*PROBLEM TO SOLVE:* The response must contain every line below in which "labels" appears.

=== DATA SUPPLIED ===

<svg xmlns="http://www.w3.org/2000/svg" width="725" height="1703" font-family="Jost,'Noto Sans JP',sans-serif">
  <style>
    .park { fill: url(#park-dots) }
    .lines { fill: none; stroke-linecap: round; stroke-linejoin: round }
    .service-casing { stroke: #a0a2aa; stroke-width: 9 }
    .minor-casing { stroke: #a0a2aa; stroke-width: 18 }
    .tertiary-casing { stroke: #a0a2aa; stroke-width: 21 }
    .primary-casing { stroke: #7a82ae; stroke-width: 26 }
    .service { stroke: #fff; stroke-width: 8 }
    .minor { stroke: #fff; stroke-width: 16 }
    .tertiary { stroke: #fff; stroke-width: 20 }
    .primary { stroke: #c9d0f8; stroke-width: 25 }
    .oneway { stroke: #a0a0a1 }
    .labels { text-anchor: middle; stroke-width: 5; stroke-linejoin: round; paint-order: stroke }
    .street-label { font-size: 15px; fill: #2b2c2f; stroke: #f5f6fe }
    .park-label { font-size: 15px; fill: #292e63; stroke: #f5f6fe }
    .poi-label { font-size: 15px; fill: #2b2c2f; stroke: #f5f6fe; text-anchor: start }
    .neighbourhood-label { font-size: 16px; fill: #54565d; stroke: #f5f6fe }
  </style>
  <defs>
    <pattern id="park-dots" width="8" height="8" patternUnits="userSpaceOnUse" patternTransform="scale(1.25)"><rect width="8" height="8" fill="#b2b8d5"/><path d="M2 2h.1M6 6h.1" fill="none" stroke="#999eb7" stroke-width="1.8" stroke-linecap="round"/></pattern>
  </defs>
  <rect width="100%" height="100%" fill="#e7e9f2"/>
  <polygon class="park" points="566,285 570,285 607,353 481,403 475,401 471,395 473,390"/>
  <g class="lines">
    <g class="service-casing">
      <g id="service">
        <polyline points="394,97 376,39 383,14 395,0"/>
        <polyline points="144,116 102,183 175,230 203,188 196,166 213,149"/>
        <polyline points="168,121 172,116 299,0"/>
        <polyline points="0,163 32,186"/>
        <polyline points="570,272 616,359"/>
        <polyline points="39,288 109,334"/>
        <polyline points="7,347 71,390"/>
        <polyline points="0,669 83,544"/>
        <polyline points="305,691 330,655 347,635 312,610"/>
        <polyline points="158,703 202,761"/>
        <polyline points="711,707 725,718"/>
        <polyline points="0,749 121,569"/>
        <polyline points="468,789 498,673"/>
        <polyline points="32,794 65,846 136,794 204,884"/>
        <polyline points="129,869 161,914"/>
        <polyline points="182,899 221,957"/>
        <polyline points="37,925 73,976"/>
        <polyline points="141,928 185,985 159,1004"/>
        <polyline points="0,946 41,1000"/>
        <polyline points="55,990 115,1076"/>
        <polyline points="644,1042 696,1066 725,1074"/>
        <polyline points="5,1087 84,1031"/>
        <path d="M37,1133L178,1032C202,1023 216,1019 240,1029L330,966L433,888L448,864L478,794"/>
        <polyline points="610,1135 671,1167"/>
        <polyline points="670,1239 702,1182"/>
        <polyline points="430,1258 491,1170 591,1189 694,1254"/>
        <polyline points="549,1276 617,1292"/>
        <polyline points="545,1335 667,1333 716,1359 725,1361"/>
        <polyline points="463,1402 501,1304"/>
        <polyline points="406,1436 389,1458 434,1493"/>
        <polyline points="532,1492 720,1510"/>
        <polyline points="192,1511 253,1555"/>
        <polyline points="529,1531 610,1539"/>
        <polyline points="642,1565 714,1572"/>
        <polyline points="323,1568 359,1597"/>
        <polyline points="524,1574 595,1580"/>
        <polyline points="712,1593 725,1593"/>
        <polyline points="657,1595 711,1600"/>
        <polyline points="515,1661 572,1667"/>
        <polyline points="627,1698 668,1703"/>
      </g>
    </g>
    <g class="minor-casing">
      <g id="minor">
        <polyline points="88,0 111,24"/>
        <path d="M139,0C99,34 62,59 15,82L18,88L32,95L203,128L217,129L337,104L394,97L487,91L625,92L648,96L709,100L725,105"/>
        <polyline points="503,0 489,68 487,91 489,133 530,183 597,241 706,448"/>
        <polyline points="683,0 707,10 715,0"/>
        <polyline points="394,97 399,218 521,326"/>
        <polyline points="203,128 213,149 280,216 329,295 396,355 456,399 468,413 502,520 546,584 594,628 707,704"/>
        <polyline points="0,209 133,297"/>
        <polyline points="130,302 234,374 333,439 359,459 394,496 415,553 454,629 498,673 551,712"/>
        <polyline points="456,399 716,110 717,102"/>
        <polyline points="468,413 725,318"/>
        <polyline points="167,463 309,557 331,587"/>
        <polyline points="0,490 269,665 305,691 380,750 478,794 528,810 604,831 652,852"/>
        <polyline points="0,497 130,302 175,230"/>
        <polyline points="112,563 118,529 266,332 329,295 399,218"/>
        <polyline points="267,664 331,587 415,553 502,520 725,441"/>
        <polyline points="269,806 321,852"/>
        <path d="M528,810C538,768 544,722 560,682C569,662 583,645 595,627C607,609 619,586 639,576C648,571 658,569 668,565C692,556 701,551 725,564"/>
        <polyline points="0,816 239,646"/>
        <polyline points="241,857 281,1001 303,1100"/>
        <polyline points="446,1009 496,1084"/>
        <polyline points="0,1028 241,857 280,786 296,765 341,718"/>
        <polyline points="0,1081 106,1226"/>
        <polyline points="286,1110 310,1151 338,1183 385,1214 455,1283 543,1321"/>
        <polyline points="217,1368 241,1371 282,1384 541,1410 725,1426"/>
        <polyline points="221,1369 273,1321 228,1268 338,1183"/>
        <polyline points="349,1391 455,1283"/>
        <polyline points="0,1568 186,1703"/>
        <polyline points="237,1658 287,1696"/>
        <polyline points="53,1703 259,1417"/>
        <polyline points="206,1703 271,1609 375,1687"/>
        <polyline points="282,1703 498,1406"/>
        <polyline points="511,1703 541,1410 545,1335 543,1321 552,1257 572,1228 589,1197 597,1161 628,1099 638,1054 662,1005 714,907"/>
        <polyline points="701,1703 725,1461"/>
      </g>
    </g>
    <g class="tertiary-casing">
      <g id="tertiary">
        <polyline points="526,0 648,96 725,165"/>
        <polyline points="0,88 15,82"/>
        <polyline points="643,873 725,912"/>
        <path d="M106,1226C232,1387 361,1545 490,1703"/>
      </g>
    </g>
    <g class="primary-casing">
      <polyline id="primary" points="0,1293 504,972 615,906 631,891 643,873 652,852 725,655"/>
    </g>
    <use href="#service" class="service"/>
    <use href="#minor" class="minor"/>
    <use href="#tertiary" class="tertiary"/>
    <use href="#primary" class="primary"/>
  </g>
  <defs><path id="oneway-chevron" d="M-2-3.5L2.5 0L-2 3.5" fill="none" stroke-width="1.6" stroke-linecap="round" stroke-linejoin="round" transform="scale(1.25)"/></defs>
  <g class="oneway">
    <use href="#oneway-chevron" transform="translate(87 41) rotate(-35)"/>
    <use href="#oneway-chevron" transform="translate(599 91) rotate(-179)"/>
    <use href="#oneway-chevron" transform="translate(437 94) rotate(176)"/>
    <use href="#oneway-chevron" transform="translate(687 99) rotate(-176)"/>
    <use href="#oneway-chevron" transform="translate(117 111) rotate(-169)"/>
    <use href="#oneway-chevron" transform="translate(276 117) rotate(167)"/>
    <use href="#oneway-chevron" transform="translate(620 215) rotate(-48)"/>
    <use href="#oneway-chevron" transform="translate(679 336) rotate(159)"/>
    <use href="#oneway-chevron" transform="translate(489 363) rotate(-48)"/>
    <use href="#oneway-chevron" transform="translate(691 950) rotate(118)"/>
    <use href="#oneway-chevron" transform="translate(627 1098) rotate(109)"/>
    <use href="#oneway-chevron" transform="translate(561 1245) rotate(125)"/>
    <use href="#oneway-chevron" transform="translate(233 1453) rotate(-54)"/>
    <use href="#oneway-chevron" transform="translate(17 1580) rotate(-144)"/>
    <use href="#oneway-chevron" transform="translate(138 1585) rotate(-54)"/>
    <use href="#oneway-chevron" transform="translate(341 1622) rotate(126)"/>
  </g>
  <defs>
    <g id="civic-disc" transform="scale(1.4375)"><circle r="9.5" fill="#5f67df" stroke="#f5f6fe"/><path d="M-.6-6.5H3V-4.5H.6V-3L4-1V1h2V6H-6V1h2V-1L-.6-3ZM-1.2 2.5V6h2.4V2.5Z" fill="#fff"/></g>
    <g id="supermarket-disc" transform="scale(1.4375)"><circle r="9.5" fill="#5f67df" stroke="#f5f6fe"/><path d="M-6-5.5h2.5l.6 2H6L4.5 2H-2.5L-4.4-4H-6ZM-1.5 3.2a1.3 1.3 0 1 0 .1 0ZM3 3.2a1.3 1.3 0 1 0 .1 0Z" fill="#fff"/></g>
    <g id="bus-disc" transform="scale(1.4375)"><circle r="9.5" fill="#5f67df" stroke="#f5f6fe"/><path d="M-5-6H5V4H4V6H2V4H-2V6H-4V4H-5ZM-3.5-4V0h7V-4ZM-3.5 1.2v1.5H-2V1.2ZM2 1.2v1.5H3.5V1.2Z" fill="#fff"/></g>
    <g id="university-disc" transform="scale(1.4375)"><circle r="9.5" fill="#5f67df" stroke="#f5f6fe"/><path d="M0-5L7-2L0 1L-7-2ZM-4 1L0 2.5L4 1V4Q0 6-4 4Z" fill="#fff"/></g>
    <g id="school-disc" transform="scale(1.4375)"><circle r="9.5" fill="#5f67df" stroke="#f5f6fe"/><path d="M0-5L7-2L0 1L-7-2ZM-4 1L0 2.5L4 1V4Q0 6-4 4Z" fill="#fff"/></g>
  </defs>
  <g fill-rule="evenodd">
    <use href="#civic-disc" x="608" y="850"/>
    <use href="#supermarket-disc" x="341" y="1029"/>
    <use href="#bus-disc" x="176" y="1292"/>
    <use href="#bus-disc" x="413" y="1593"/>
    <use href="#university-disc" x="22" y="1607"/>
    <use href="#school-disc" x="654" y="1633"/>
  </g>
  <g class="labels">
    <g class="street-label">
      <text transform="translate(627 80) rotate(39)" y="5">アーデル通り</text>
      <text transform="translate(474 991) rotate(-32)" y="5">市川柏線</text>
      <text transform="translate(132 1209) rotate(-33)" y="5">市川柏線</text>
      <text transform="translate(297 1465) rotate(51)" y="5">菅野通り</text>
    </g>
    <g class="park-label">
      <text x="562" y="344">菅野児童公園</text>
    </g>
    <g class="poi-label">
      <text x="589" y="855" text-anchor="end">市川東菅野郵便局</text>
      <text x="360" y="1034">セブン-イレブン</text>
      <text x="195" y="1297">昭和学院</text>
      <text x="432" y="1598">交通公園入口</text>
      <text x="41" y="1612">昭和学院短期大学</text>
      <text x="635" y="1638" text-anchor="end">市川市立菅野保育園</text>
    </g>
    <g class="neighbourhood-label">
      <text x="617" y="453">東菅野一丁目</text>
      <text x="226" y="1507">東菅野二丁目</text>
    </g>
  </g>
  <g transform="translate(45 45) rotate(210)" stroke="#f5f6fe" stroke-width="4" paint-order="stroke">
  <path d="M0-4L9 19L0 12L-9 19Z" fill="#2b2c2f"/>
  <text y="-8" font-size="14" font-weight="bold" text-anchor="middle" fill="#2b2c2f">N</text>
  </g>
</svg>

===

*ANSWER TO THIS PROBLEM:*
    .labels { text-anchor: middle; stroke-width: 5; stroke-linejoin: round; paint-order: stroke }
  <g class="labels">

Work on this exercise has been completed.